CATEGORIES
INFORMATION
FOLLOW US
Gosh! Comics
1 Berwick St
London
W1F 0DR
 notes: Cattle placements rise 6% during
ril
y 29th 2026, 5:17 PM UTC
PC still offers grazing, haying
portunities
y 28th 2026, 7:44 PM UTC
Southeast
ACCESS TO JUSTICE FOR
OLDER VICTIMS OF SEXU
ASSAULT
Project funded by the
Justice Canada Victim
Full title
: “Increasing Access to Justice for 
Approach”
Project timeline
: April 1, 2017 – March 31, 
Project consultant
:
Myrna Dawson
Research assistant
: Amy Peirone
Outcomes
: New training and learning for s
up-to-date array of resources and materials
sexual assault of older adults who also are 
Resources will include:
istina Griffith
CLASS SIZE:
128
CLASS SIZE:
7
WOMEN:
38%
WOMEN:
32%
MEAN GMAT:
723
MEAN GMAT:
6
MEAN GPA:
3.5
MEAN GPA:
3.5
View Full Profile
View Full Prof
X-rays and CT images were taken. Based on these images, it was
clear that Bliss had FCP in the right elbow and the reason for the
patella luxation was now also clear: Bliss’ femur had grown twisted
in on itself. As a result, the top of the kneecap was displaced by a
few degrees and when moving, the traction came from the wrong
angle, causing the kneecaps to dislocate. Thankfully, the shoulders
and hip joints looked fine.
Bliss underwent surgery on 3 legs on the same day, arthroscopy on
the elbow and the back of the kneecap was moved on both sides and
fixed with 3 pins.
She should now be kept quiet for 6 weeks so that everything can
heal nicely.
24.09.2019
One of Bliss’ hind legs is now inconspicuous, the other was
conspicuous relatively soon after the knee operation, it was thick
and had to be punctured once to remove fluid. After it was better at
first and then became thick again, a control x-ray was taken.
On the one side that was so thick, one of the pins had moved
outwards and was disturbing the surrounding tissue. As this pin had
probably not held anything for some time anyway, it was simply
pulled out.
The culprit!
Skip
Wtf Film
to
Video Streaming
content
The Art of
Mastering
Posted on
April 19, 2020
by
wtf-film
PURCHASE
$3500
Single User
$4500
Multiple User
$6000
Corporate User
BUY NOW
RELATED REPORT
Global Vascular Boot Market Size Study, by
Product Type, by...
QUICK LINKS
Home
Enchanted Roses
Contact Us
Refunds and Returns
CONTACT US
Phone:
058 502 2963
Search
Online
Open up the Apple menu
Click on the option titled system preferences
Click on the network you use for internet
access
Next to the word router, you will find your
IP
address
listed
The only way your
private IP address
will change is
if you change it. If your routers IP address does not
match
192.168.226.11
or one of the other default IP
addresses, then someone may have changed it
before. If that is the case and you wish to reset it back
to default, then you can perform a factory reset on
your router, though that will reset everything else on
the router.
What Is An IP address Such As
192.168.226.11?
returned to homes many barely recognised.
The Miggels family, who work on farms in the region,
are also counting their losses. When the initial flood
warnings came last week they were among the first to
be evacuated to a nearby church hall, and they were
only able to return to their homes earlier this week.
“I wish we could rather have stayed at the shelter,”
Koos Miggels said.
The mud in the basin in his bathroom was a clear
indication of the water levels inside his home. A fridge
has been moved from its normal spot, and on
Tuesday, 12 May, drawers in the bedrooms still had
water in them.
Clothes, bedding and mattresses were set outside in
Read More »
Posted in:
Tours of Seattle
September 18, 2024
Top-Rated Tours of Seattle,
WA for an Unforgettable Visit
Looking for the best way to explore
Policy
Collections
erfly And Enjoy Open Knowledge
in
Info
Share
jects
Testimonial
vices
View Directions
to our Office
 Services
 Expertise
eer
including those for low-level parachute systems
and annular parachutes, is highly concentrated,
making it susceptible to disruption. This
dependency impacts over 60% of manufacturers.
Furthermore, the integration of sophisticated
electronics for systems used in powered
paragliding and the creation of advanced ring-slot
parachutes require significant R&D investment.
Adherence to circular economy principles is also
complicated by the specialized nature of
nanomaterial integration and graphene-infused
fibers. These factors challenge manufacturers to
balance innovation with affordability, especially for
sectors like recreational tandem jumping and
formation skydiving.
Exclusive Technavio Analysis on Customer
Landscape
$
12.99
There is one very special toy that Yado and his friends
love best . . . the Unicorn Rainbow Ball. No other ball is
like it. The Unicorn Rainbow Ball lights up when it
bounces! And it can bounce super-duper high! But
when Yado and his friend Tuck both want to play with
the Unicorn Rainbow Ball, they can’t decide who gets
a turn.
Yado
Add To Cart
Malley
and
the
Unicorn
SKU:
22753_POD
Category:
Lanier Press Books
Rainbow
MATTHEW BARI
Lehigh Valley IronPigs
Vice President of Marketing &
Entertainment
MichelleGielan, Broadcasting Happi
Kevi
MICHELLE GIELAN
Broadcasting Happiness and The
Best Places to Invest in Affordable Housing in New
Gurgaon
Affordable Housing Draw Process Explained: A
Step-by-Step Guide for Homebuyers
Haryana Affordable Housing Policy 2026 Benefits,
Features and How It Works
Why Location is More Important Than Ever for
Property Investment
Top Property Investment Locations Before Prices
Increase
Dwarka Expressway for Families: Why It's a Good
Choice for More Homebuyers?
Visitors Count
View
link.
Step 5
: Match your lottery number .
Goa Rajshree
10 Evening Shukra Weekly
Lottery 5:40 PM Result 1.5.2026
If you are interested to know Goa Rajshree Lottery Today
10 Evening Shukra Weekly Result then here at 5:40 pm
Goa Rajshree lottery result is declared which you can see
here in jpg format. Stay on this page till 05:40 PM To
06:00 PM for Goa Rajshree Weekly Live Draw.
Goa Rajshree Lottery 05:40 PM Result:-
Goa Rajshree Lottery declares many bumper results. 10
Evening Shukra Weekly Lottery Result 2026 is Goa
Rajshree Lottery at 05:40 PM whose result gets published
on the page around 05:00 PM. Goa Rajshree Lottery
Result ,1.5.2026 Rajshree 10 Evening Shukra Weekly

» **JOB ITEM**: Copy each line of the listing that carries the string "Open".

» **SOLUTION TO THIS PROBLEM**:
Open up the Apple menu
erfly And Enjoy Open Knowledge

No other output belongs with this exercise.